**Exercise prompt**: Report, word for word, every line of the material that contains "index".

**Given entries**:
[Start of Attachment]

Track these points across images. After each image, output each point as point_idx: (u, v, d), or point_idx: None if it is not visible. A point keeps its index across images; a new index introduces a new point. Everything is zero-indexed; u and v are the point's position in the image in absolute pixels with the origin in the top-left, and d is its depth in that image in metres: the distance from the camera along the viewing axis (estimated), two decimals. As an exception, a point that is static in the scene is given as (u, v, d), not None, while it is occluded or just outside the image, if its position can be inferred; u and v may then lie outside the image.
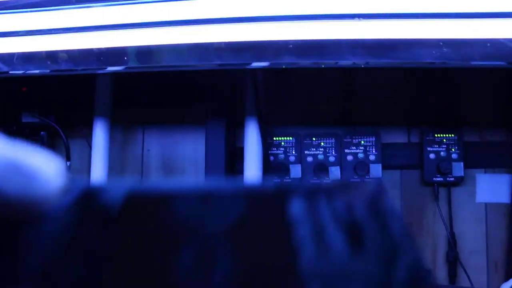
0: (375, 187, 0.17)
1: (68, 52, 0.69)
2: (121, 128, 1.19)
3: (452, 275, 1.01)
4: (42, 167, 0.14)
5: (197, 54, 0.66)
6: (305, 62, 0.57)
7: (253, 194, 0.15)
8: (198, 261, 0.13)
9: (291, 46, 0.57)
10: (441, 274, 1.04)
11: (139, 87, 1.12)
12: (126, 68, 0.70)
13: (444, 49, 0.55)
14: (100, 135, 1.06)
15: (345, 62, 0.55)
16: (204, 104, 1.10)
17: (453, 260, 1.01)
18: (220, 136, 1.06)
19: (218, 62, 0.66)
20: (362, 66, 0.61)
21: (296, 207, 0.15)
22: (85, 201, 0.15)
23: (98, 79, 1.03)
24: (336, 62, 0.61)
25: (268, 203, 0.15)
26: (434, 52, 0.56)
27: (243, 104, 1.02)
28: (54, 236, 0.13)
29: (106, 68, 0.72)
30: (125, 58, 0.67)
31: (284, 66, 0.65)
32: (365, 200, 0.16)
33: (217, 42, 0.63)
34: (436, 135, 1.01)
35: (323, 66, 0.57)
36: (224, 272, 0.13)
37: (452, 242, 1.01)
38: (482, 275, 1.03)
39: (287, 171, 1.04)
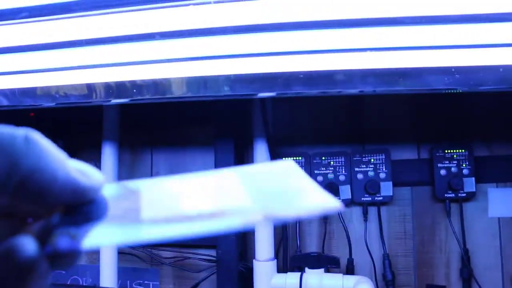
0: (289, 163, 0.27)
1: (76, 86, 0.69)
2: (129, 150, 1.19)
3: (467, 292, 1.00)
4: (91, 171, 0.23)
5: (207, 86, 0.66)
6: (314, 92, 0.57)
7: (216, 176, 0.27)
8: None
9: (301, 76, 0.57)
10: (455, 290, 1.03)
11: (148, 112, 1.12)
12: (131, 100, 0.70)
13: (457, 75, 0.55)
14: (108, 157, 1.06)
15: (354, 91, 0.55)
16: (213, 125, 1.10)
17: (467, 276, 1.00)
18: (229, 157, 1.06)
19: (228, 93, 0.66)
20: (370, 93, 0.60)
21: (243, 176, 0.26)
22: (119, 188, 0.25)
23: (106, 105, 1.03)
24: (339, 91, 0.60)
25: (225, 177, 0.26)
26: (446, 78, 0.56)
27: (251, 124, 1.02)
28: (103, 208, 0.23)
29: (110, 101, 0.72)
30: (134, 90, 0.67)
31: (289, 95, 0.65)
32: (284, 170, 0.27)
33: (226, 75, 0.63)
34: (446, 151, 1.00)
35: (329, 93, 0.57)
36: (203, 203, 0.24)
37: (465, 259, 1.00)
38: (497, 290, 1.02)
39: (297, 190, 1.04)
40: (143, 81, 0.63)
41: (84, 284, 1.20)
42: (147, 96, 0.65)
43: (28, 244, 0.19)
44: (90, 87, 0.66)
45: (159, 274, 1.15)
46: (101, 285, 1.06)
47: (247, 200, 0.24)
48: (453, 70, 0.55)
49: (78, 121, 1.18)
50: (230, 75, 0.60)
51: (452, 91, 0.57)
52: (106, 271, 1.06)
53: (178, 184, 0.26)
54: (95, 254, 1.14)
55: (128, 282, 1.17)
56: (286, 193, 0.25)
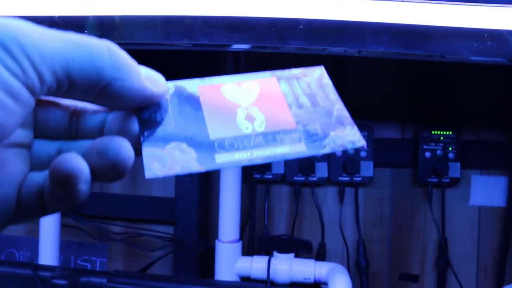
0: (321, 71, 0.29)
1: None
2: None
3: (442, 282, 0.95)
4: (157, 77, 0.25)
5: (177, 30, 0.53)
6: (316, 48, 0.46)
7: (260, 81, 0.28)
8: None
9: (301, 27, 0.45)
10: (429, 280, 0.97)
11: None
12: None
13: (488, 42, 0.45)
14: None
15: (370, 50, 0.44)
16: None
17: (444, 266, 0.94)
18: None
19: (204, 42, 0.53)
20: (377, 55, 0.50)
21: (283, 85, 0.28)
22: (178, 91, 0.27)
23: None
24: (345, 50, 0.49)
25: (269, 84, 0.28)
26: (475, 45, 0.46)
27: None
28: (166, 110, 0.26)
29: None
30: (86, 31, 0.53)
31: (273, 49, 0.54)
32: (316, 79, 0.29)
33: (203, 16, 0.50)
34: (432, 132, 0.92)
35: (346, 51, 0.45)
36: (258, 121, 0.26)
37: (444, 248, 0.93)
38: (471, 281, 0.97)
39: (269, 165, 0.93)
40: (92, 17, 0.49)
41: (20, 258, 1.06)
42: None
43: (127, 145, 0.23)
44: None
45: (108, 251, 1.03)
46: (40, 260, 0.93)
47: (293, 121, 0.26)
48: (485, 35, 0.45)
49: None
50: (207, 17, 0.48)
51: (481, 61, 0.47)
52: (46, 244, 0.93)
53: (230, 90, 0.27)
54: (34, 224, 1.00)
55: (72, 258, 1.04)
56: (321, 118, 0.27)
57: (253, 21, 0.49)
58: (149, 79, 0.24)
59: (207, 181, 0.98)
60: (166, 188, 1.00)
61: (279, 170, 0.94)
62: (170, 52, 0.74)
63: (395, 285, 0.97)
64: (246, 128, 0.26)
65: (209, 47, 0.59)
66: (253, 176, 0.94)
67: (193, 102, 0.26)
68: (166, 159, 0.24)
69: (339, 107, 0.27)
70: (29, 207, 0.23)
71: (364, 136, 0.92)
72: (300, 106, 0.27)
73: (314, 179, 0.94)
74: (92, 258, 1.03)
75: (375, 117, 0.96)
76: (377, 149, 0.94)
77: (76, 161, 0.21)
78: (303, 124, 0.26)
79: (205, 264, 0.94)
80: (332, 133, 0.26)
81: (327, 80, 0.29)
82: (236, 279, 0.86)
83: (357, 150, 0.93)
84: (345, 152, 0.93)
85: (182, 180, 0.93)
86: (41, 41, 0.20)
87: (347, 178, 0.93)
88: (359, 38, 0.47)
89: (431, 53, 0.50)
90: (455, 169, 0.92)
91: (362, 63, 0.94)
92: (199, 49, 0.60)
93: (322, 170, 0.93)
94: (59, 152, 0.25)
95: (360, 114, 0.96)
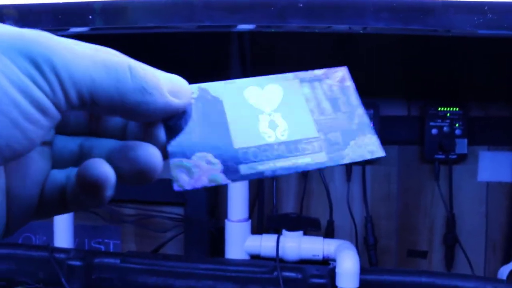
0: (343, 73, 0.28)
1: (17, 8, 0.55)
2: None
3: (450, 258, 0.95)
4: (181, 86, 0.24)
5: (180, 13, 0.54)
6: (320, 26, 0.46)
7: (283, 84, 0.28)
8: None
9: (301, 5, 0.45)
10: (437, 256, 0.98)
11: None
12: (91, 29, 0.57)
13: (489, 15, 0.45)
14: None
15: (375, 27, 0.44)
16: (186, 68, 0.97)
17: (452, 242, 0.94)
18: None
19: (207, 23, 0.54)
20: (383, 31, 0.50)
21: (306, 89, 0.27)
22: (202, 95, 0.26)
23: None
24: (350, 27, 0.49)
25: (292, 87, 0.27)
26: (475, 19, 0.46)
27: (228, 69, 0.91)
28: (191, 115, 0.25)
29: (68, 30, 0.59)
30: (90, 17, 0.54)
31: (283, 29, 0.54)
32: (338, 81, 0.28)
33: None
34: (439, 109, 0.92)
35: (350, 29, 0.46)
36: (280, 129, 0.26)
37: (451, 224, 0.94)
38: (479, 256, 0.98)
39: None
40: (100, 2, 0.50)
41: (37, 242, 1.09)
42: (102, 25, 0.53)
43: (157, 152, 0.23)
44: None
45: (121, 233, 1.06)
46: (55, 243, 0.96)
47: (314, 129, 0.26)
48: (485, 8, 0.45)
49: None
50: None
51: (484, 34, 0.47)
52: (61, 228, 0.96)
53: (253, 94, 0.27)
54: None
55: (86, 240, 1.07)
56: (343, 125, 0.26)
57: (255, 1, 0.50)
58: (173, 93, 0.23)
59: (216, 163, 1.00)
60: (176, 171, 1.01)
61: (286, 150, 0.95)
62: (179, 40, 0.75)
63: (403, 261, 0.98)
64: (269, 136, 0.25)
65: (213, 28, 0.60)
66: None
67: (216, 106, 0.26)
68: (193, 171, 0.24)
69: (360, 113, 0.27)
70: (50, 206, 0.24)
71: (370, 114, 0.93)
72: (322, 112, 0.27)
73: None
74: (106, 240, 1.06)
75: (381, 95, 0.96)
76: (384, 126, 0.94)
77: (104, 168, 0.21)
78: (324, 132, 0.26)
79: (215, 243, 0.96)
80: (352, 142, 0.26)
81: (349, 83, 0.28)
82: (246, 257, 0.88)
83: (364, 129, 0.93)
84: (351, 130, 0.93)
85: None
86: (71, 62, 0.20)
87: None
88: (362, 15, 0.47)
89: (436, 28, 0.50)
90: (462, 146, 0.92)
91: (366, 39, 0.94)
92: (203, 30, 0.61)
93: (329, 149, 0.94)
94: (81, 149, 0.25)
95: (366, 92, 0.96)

[End of Attachment]
[Start of Attachment]

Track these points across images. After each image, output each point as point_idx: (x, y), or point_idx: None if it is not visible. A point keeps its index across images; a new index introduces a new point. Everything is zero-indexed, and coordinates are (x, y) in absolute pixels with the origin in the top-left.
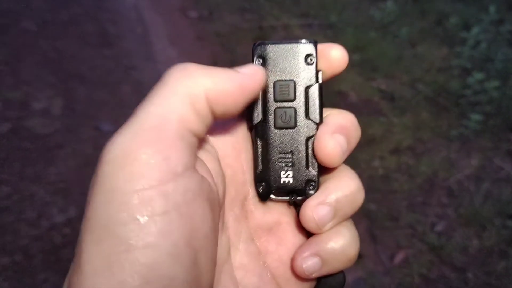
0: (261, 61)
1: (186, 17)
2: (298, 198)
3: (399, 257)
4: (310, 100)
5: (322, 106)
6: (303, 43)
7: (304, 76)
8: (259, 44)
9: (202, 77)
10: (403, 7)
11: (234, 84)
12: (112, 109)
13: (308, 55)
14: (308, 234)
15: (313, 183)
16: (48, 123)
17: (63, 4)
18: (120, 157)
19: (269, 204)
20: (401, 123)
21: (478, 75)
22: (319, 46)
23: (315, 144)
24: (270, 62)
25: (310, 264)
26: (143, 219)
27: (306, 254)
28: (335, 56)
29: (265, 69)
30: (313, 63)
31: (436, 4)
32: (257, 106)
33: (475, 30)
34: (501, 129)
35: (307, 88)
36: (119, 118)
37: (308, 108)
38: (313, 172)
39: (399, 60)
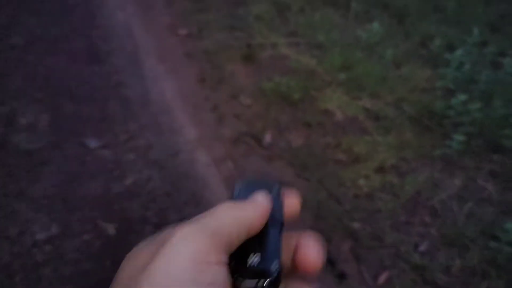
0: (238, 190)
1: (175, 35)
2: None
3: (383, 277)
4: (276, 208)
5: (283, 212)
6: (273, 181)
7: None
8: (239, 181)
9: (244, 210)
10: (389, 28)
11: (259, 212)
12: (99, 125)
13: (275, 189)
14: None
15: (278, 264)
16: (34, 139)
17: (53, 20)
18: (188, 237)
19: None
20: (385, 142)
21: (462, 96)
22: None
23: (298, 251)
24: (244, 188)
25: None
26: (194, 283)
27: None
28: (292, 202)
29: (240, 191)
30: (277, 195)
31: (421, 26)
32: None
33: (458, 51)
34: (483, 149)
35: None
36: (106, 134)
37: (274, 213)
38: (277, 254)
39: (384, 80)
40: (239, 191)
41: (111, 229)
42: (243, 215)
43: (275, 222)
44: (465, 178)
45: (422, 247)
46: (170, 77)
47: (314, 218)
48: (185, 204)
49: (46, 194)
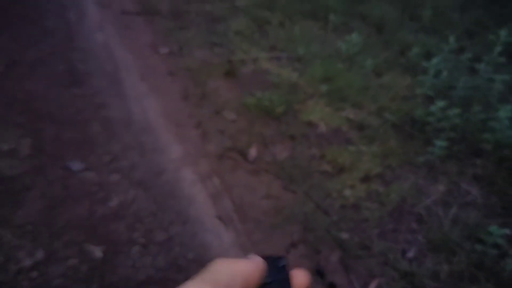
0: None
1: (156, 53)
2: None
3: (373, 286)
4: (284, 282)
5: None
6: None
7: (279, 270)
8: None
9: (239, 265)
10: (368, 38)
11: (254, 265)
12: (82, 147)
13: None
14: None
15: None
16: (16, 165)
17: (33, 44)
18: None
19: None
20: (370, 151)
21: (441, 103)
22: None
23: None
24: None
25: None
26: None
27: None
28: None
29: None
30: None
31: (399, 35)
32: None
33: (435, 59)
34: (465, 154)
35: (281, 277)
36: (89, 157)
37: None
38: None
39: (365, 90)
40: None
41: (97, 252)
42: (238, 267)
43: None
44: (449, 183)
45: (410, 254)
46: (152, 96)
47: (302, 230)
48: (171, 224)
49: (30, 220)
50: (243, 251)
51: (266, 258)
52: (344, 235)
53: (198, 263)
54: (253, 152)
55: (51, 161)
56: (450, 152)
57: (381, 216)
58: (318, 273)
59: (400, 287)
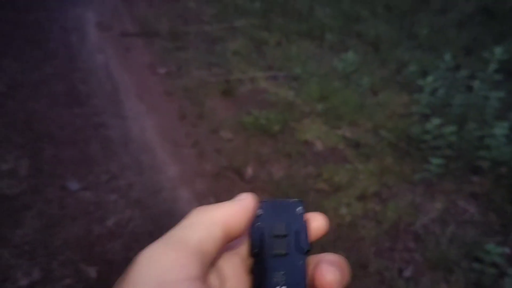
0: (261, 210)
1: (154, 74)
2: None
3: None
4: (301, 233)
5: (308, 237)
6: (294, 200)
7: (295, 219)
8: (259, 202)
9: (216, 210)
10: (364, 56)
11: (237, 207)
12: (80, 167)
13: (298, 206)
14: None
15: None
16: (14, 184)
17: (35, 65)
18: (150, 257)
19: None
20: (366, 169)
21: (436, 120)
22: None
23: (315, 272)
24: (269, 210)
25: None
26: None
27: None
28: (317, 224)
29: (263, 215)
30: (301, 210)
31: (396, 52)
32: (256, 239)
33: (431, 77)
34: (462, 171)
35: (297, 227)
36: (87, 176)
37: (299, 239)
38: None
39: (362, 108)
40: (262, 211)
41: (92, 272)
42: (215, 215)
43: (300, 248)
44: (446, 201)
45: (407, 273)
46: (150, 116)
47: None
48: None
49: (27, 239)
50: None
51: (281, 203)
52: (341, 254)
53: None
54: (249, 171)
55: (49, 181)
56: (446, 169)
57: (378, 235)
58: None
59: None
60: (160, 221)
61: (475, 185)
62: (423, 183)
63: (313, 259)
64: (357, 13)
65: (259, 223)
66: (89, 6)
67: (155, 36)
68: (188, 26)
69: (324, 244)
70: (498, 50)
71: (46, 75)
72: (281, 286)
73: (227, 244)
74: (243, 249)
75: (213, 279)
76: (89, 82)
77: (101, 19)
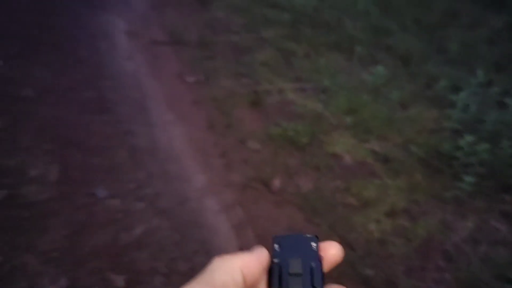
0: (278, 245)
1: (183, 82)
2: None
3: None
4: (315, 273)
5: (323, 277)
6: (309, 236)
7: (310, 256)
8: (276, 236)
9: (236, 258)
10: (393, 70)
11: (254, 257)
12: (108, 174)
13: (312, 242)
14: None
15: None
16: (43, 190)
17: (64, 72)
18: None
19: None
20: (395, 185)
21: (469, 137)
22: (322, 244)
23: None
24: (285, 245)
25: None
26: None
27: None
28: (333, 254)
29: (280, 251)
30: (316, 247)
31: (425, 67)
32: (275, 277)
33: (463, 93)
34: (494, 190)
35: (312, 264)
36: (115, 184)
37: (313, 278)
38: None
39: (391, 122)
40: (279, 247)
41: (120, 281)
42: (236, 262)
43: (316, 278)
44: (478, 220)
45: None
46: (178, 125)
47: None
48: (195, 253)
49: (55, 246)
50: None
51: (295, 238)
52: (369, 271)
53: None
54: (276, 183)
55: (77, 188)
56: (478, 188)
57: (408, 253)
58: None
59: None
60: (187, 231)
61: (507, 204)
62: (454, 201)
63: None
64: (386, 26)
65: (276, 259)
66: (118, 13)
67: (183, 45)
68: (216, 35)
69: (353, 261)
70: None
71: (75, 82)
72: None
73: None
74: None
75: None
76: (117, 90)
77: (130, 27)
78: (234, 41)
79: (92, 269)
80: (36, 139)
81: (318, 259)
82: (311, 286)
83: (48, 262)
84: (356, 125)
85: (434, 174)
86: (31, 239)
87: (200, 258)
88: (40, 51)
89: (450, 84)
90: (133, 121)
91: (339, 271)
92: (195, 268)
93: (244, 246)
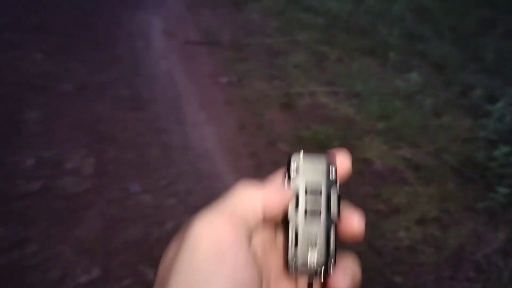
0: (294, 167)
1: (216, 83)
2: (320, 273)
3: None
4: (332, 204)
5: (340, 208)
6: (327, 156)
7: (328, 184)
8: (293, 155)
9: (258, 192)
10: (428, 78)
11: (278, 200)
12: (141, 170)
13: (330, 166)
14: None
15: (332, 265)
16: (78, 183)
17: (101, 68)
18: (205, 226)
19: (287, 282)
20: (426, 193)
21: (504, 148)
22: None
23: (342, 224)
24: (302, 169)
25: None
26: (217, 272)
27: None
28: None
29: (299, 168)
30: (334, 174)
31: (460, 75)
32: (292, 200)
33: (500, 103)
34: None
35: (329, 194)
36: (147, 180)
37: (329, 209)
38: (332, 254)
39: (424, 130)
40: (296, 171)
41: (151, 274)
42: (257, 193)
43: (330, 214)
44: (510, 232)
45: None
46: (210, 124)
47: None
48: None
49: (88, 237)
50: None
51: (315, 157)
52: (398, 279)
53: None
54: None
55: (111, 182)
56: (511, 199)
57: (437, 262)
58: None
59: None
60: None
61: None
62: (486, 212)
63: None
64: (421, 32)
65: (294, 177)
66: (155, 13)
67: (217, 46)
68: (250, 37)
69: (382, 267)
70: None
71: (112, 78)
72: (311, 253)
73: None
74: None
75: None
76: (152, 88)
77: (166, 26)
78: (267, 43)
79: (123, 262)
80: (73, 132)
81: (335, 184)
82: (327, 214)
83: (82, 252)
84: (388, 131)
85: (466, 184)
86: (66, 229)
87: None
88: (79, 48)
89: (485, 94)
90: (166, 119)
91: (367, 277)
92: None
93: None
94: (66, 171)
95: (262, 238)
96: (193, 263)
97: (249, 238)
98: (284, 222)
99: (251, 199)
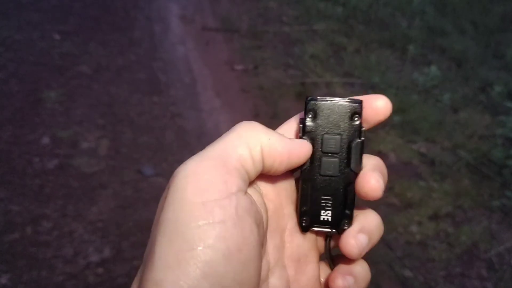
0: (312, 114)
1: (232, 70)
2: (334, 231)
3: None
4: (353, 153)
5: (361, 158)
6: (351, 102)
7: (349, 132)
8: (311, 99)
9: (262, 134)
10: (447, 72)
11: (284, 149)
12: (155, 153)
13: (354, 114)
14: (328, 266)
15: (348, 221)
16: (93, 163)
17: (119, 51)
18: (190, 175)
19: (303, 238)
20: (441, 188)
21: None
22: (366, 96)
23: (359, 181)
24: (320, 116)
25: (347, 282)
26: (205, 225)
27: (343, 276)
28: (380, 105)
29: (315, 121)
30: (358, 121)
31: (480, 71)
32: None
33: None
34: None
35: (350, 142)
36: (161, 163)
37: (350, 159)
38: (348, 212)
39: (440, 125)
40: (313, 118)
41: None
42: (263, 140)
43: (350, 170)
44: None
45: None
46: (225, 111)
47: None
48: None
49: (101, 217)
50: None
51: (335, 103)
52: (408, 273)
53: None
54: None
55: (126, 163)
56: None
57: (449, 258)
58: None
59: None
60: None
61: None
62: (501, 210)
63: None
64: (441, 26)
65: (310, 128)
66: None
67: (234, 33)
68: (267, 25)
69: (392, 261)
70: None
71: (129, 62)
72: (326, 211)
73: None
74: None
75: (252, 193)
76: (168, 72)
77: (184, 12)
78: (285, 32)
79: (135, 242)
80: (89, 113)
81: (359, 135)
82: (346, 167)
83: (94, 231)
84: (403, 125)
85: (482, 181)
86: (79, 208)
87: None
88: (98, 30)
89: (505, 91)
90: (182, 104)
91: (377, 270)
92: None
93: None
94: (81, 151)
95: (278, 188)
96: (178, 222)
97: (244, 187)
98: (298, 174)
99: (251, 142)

[End of Attachment]

**Answer to the problem**:
Track these points across images. After each image, output each point as point_idx: (u, v, d), or point_idx: None if it is not visible. A point keeps its index across images; a new index introduces a new point. Everything is zero-indexed; u and v are the point's position in the image in absolute pixels with the origin in the top-left, and d is its depth in that image in metres: the distance from the camera along the viewing axis (estimated), two decimals. As an exception, a point that is static in the scene is given as (u, v, d), not None, while it is occluded or just outside the image, if its position can be inferred; u and v may then lie outside the image.
Track these points across images. After each image, output each point as point_idx: (x, y), or point_idx: None if it is not visible. A point keeps its index across images; a new index introduces a new point. Everything is zero-indexed, and coordinates are (x, y) in absolute pixels with the origin in the top-left.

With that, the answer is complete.